# Automorphism

• Dec 11th 2009, 02:21 PM
mms
Automorphism
let p be a prime. Show that $
Aut\left( {\mathbb{Z}_p } \right) \simeq \mathbb{Z}_{p - 1}

$

and show that $
Aut\left( {\mathbb{Z}_8 } \right) \simeq \mathbb{Z}_2

$
• Dec 11th 2009, 02:58 PM
Bruno J.
In general, $\mbox{Aut } \mathbb{Z}_n \cong \mathbb{Z}_n^\times$.

It's not trivial at all that $\mathbb{Z}_p^\times$ is cyclic. It's not very difficult to show once you know it, but you are probably not expected to come up with the proof. Instead you are probably expected to use this as a fact.

The second one is false - you have $\mbox{Aut } \mathbb{Z}_8 \cong \mathbb{Z}_8^\times \cong \mathbb{Z}_2 \times \mathbb{Z}_2$.
• Dec 11th 2009, 03:04 PM
mms
thanks for taking the time for explaining...
but when you write the x on top of Zn you mean its the multiplicative group?
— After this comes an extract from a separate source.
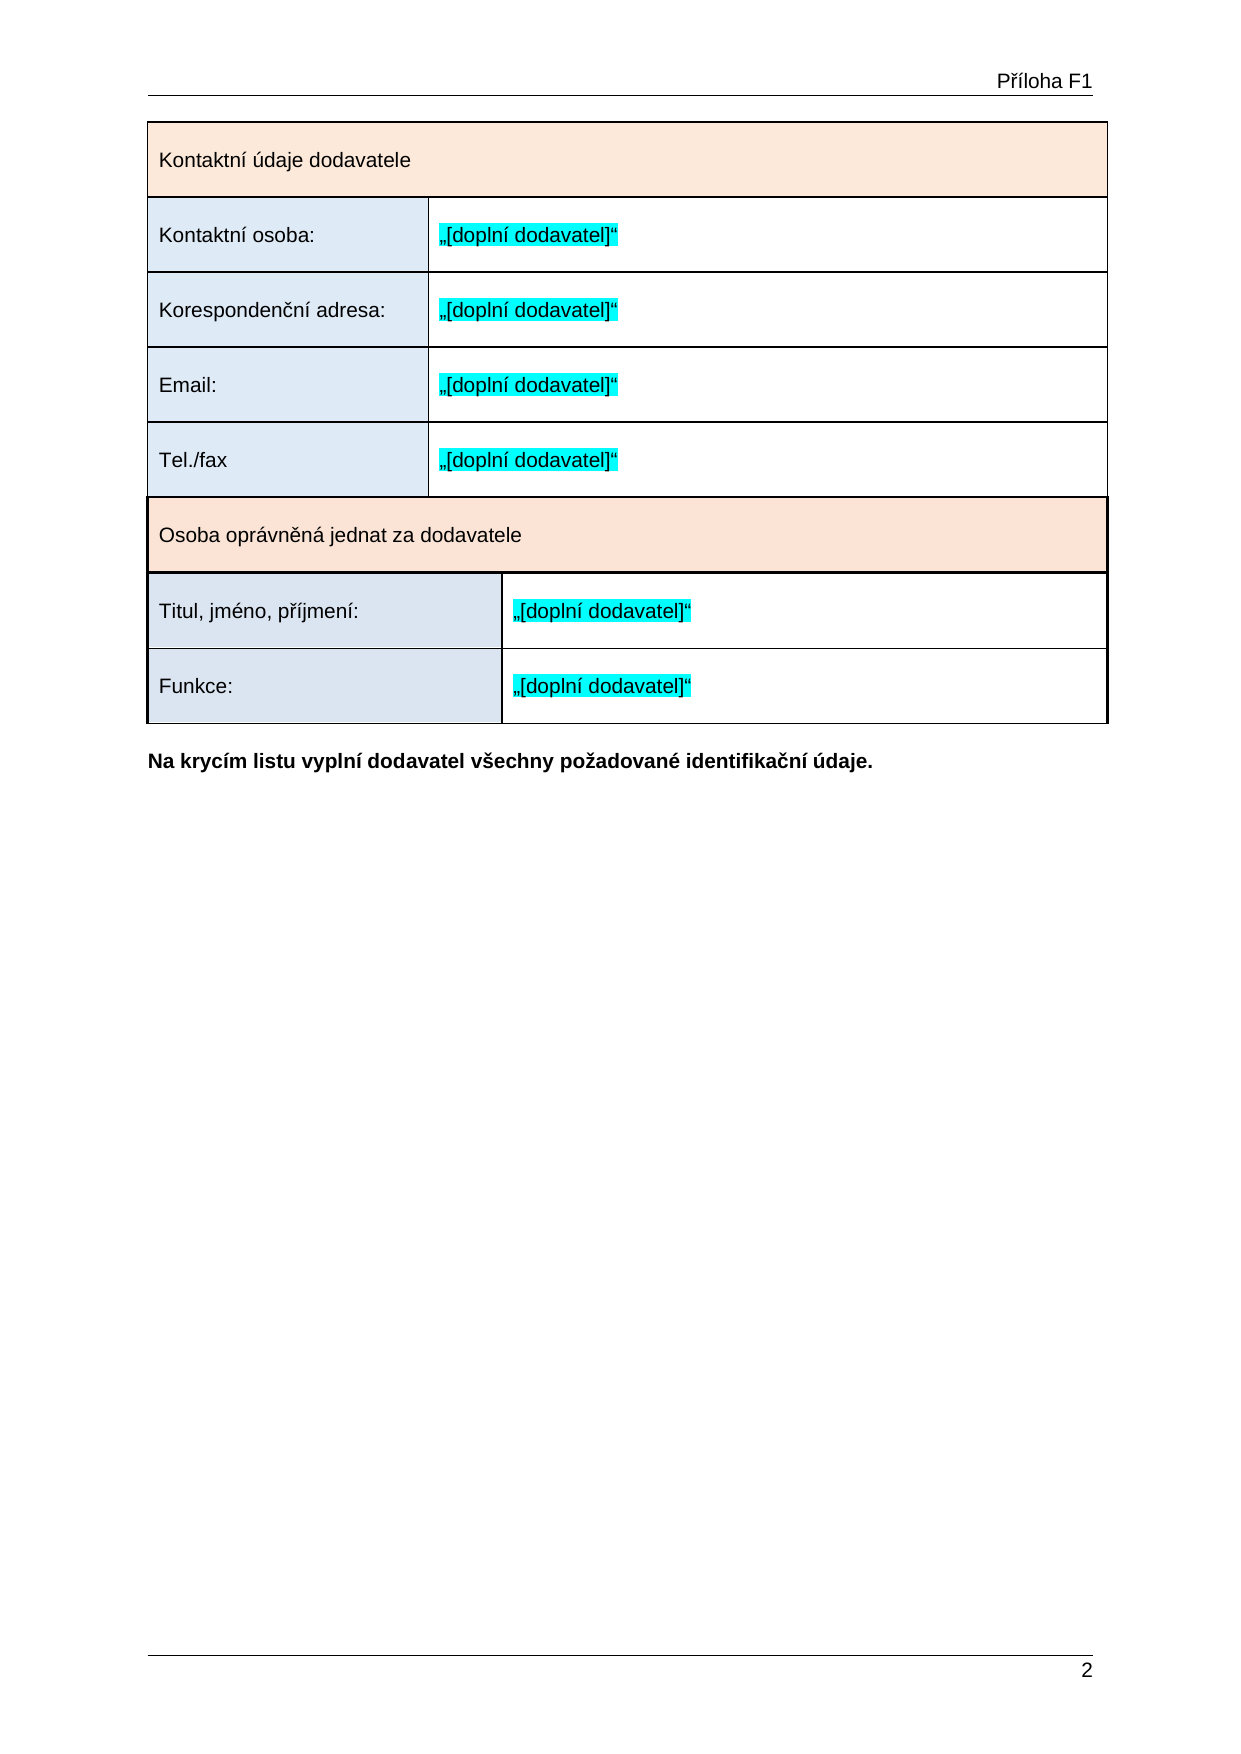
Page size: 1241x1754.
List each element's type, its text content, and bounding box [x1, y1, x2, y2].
also, how could you prove that aut(Z8) is isomorphic to Z2 X Z2?
• Dec 11th 2009, 04:18 PM
Bruno J.
Yes that is what I mean! Sorry for not being more clear.

To see that $
\mbox{Aut } \mathbb{Z}_8 \cong \mathbb{Z}_8^\times \cong \mathbb{Z}_2 \times \mathbb{Z}_2
$
, just notice that every one of the four elements of $\mathbb{Z}_8^\times$ has order 2. There is only one group of order 4 in which every element has order 2; it is the Klein 4-group.
• Dec 11th 2009, 04:56 PM
mms
i see.. thank you

i can't prove the first problem though :/
• Dec 11th 2009, 05:55 PM
Jose27
Notice that an homomorphism $f:G \rightarrow H$ when $G$ is cyclic is completely determined once you know the image of a generator. Knowing this $g: \mathbb{Z}_p \rightarrow \mathbb{Z}_p$ is determined by $g(1)$, but if $g$ is to be an automorphism then $g(1)=a$ must be a generator ie. a nonzero element, but we have $p-1$ such elements. Now take $g,h : \mathbb{Z}_p \rightarrow \mathbb{Z}_p$ automorphisms then if $a=h(1), b=g(1)$ then $gh(1)=ba$ so we can identify an automorphism $g$ with it's value at $1$ and this defines an isomorphism between $Aut( \mathbb{Z}_p ) \cong \mathbb{Z}_p^{\times }$
• Dec 11th 2009, 06:14 PM
Bruno J.
Yes, that is how one goes about showing that $
\mbox{Aut } \mathbb{Z}_p \cong \mathbb{Z}_p^\times
$
. However, it is showing that $\mathbb{Z}_p^\times \cong \mathbb{Z}_{p-1}$ which is difficult (and which I doubt has to be proven by mms - it is probably to be assumed).
• Dec 11th 2009, 06:26 PM
mms
For every $a \in \mathbb{Z}_p^\times$, let $\sigma_a : \mathbb{Z}_p \rightarrow \mathbb{Z}_p$ be the automorphism $x \mapsto ax$ (prove that it is an automorphism). Then the map $\pi : \mathbb{Z}_p^\times \rightarrow \mbox{Aut }\mathbb{Z}_p$ defined by $a \mapsto \sigma_a$ is the isomorphism you are looking for. (Prove it!)